Sunday, July 20, 2008

Clarifications, Part II

Continuation from Part I.

I'm not going to talk trash about American Apparel. They do some amazing stuff. They treat their employees fairly, provide good wages and support a great work environment. I could not bring myself to be vicious against them especially since they don't bullshit. What I do want to talk about is their wage system and clarify how it works.

For employees they have a base pay and production goals they can reach for bonuses. The group decides how much it wants to make. This is cool because it creates an incentive for the employees. This wage system, however, should not be confused with thinking that employees have much choice or are empowered. They don't and they're not.

The group's decision is one made with limited options and variance.

If the group had more options in the choices they could make, it wouldn't exist. If they could decide on what to work on such as Green shirts or Red shirts, there would too many conflicting opinions. It would take a much longer time to decide on whether the merits of making of the Green shirts is better than the Red shirts or vice-versa. Work wouldn't get done and production would be bogged down.

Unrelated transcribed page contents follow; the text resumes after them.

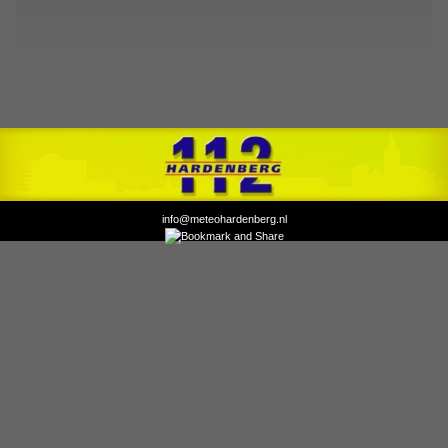
info@meteohardenberg.nl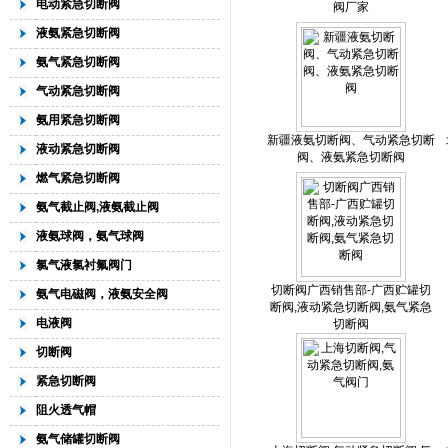
电动紧急切断阀
阀厂家
液氨紧急切断阀
氨气紧急切断阀
气动紧急切断阀
氨用紧急切断阀
新疆液氨切断阀、气动紧急切断
液动紧急切断阀
阀、液氨紧急切断阀
燃气紧急切断阀
氨气截止阀,液氨截止阀
液氨球阀，氨气球阀
氯气液氯衬氟阀门
切断阀广西销售部-广西贮罐切
氨气电磁阀，液氨安全阀
断阀,液动紧急切断阀,氨气紧急
电液阀
切断阀
切断阀
紧急切断阀
阻火透气帽
氨气储罐切断阀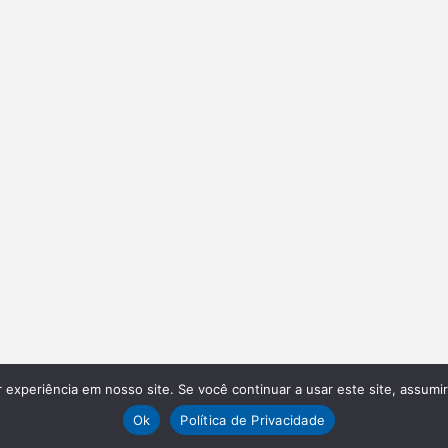
experiência em nosso site. Se você continuar a usar este site, assumi
Ok
Política de Privacidade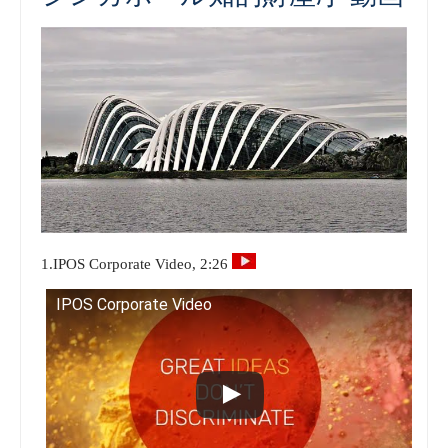
1.IPOS Corporate Video, 2:26
IPOS Corporate Video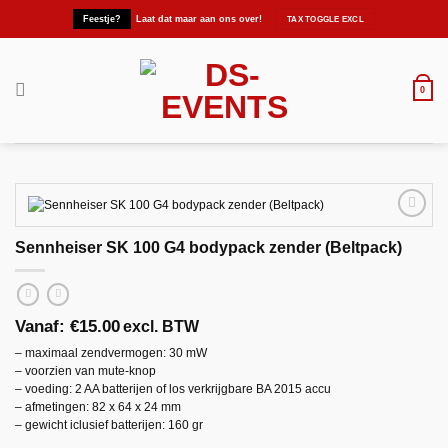
Ga
Feestje?
Laat dat maar aan ons over!
naar
inhoud
0
Sennheiser SK 100 G4 bodypack zender (Beltpack)
Maak
favoriet!
Vanaf:
€
15.00
excl. BTW
– maximaal zendvermogen: 30 mW
– voorzien van mute-knop
– voeding: 2 AA batterijen of los verkrijgbare BA 2015 accu
– afmetingen: 82 x 64 x 24 mm
– gewicht iclusief batterijen: 160 gr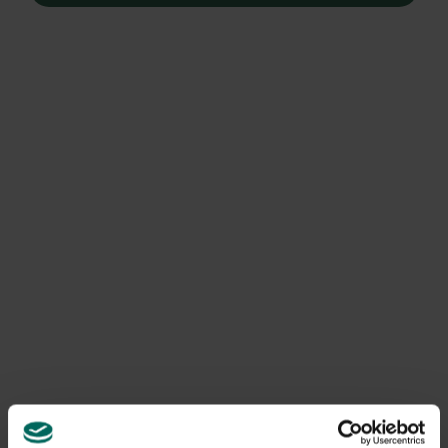
Ik ben van mening dat er in elke tuin, groot of klein, een
appelboom moet staan. Het is echter niet beleefd een
mening aan iemand op te dringen maar bij deze doe ik het
toch want appelen -of fruit in het algemeen- zijn gezond,
de vroege appelbloesems zijn geweldig en een boompje
vol glanzend rode appeltjes spreekt natuurlijk tot ieders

If there was a greater variance on how much they want to make, it wouldn't exist. The average voter is the only one with the "choice". The majority decides and decides quickly because they are in small groups. Whether or not they choose to reach the production goals, there will be some people that didn't want that option. It isn't and never will be a perfect "work however much you want" type of system.

The idea that the workers are empowered is nice, but a bit inflated. Only the mode vote has a "choice".

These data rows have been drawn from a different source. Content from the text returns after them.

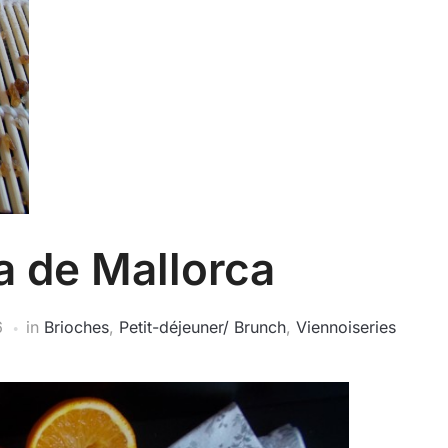
 de Mallorca
6
in
Brioches
,
Petit-déjeuner/ Brunch
,
Viennoiseries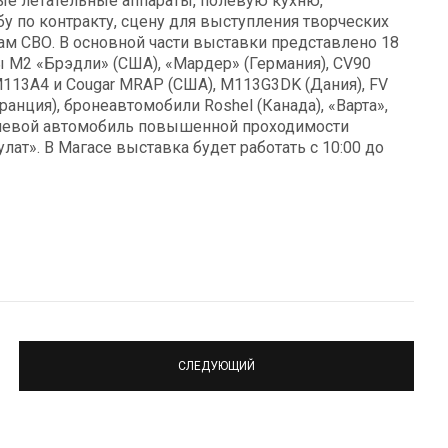
ые летательные аппараты, полевую кухню,
у по контракту, сцену для выступления творческих
м СВО. В основной части выставки представлено 18
 М2 «Брэдли» (США), «Мардер» (Германия), CV90
М113А4 и Cougar MRAP (США), М113G3DK (Дания), FV
Франция), бронеавтомобили Roshel (Канада), «Варта»,
целевой автомобиль повышенной проходимости
ат». В Магасе выставка будет работать с 10:00 до
СЛЕДУЮЩИЙ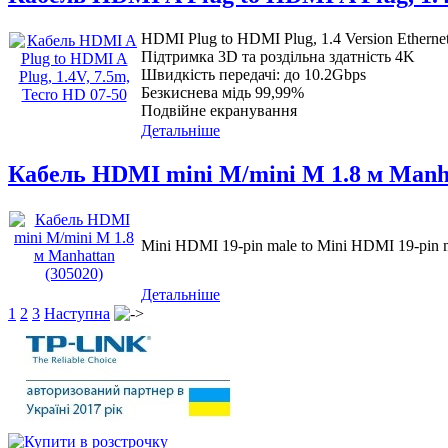
HDMI Plug to HDMI Plug, 1.4 Version Etherne
Підтримка 3D та роздільна здатність 4K
Швидкість передачі: до 10.2Gbps
Безкиснева мідь 99,99%
Подвійне екранування
Детальніше
Кабель HDMI mini M/mini M 1.8 м Manha
Mini HDMI 19-pin male to Mini HDMI 19-pin m
Детальніше
1
2
3
Наступна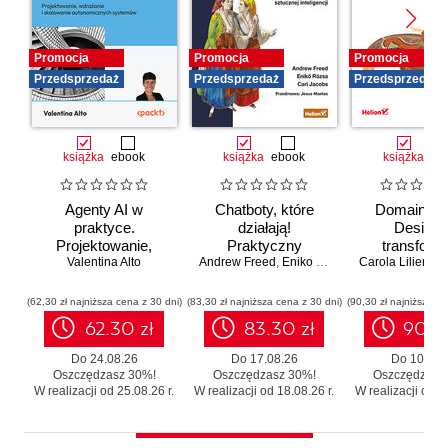
Promocja
Promocja
Promocja
Przedsprzedaż
Przedsprzedaż
Przedsprzedaż
książka
ebook
książka
ebook
książka
eb
Agenty AI w
Chatboty, które
Domain-Dr
praktyce.
działają!
Design 
Projektowanie,
Praktyczny
transforma
wdrażanie i
Valentina Alto
Andrew Freed
przewodnik po
,
Eniko Rozsa
,
Cari Jacobs
Carola Lilientha
systemó
skalowanie
konwersacyjnej
Skutecz
autonomicznych
sztucznej
moderniza
(62,30 zł najniższa cena z 30 dni)
(83,30 zł najniższa cena z 30 dni)
(90,30 zł najniższa ce
systemów
inteligencji
legacy b
62.30 zł
83.30 zł
90.3
zbędnego r
Do 24.08.26
Do 17.08.26
Do 10.08.
Oszczędzasz 30%!
Oszczędzasz 30%!
Oszczędzasz
W realizacji od 25.08.26 r.
W realizacji od 18.08.26 r.
W realizacji od 11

What's also important to remember is that American Apparel is a huge company. If they have excess production it's not a big deal because it is mass produced. Variance on output is a minute factor on cost. This sort of "open" management could not work in a small, non-mass producing company. Where supply can be determined by the employees in American Apparel, supply MUST be determined by public demand in other companies.

If a small, non-mass producing company decided to give controls to the employees, they would lose huge amounts a profit through surplus or shortage. They have to take control of the output in order to function. American Apparel has the option while many companies don't.

American Apparel is a great company because it takes advantage of its options to create a friendlier work environment, but it's still necessary to look at things objectively.